**TASKS TO PERFORM**
- a) Echo the passage about the Lyrasis and DuraSpace merger word for word, from "Lyrasis, a major" up to and including "intend to merge.".
- b) In the passage about the Lyrasis and DuraSpace merger, what name will the new Lyrasis division carry?
- c) Pick up the passage about the Lyrasis and DuraSpace merger after its final line and carry it forward.

**EXCERPT PROVIDED**
Lyrasis, a major non-profit library services organization, and DuraSpace, the non-profit organizational home for open source repository platforms DSpace and Fedora as well as the VIVO collaborative research profile platform intend to merge.
Though positioned as a merger, the transition will consist of DuraSpace becoming part of Lyrasis. Lyrasis is a much larger organization with total income of just under $79 million in 2018. DuraSpace reported total income for 2017 as $1.7 million (2016 = $2.2million; 2015 = 1.9 million; 2014 = 1.6 million). Lyrasis will establish a new division that incorporates open source projects associated with DuraSpace (DSpace, Fedora, and VIVO) and those for which it was already responsible (ArchivesSpace, CollectionSpace, SimplyE public and SimplyE academic). Lyrasis will take responsibility for DuraSpace's hosting services, including DuraCloud, DSpaceDirect, and ArchivesDirect. This part of the organization will be called the DuraSpace Community Supported Programs Division.
Lyrasis has an established track record for the governance of open source projects. The organization has received multiple grants from the Andrew W. Mellon Foundation to develop capacity for open source support:
- 2009: $192,000 for development of internal expertise and institutional planning.
- 2011: $486,000 to launch Lyrasis Technology Service program.

**EXCERPTED DATA**

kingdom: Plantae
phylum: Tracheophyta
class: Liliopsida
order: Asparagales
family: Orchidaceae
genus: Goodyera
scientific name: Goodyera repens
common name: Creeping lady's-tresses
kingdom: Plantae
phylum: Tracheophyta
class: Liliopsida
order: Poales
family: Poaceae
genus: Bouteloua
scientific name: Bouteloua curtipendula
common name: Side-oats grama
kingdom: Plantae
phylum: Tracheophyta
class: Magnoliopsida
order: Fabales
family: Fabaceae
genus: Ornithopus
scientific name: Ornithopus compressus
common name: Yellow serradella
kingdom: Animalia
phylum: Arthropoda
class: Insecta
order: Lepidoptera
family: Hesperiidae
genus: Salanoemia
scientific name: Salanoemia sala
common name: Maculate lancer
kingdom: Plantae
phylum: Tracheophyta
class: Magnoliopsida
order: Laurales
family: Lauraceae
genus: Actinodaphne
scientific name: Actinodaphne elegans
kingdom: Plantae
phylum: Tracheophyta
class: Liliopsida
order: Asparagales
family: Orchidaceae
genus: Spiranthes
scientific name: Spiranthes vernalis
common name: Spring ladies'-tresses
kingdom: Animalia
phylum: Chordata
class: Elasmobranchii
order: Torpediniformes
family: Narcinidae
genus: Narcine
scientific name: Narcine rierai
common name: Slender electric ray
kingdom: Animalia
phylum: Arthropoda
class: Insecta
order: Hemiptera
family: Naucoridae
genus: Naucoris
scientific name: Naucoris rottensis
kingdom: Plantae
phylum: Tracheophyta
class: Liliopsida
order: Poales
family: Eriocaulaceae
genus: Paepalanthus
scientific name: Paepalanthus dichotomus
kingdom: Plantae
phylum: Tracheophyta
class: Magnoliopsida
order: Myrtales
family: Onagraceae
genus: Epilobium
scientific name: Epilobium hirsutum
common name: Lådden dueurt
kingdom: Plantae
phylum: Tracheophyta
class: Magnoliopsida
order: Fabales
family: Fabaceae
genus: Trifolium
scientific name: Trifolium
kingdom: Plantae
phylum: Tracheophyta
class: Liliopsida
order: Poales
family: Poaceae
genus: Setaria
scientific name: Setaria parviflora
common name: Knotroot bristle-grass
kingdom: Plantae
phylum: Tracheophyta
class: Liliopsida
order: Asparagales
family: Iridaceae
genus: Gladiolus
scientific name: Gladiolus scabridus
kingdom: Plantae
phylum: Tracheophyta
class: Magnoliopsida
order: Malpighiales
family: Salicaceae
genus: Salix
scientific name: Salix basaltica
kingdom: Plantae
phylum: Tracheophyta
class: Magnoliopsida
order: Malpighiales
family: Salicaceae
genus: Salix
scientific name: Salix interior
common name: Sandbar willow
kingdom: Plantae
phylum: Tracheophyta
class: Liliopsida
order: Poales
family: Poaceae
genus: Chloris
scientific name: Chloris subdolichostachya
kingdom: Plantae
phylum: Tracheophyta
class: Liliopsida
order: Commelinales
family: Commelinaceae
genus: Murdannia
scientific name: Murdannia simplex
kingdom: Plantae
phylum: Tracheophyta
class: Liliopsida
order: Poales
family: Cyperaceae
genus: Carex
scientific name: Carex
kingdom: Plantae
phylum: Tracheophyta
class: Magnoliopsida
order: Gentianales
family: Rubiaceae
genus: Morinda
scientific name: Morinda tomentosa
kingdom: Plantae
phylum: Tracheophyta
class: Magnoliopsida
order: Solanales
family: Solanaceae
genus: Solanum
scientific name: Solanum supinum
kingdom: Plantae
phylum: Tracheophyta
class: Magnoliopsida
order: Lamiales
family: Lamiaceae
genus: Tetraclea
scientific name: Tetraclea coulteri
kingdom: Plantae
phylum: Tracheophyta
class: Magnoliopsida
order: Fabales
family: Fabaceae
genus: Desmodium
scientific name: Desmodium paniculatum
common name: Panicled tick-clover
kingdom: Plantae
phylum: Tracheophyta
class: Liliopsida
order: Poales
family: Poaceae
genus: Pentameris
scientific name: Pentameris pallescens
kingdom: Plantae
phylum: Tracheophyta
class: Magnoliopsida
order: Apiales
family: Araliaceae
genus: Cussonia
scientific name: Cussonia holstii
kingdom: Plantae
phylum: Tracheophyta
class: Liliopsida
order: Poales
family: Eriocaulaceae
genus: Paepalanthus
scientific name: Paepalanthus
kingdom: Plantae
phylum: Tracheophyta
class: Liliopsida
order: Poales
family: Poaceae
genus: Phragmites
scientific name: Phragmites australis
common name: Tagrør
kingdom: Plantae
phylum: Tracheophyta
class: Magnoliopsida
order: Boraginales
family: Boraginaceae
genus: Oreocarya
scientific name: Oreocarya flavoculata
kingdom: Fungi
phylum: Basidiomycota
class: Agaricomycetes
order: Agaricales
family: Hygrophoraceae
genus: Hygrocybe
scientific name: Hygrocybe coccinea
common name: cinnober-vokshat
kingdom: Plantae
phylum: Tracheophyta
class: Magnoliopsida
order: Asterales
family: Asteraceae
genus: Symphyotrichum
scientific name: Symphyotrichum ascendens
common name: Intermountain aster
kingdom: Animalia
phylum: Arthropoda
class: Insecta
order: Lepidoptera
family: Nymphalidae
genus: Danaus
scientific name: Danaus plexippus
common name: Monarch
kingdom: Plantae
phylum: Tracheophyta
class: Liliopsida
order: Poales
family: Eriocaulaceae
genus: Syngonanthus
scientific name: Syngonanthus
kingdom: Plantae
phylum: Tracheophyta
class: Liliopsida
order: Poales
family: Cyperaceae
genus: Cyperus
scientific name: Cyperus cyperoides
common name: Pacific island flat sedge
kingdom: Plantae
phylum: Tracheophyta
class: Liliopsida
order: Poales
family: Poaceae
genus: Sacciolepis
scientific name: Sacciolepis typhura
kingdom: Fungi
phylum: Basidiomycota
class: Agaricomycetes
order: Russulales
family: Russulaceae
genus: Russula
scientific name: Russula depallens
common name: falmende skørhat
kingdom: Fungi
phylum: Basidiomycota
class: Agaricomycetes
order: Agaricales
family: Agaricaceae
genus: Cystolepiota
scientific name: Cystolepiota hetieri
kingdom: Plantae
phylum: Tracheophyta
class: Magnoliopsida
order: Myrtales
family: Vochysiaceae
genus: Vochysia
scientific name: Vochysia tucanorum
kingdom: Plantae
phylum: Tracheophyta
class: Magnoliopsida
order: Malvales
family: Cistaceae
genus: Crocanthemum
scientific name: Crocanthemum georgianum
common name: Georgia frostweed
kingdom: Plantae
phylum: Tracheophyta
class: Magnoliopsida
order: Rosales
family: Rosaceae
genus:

**ANSWERS BY ITEM NUMBER**
- a)
Lyrasis, a major non-profit library services organization, and DuraSpace, the non-profit organizational home for open source repository platforms DSpace and Fedora as well as the VIVO collaborative research profile platform intend to merge.

- b) The DuraSpace Community Supported Programs Division.

- c)
- 2012: $670,000 for the creation of resources and programs for open source decision support. This year Lyrasis became the organizational home for ArchivesSpace, a project that had been previously funded by the Mellon Foundation.
- 2014: $1.5 million for support related to becoming the institutional home for CollectionSpace, another Mellon-funded project.
The current merger planning follows a prior effort to bring the organizations together that ultimately did not come to fruition. In January 2016, the boards of the respective organizations announced an intent to merge, contingent on additional diligence assessment, member input, and final board approval. The planned merger was featured in the March 2016 issue of Smart Libraries Newsletter. In May 2016, the organizations announced that the planned merger would not go forward. In the three years that have transpired, the two organizations have continued to collaborate and have concluded that merging will serve the best interests of the two organizations.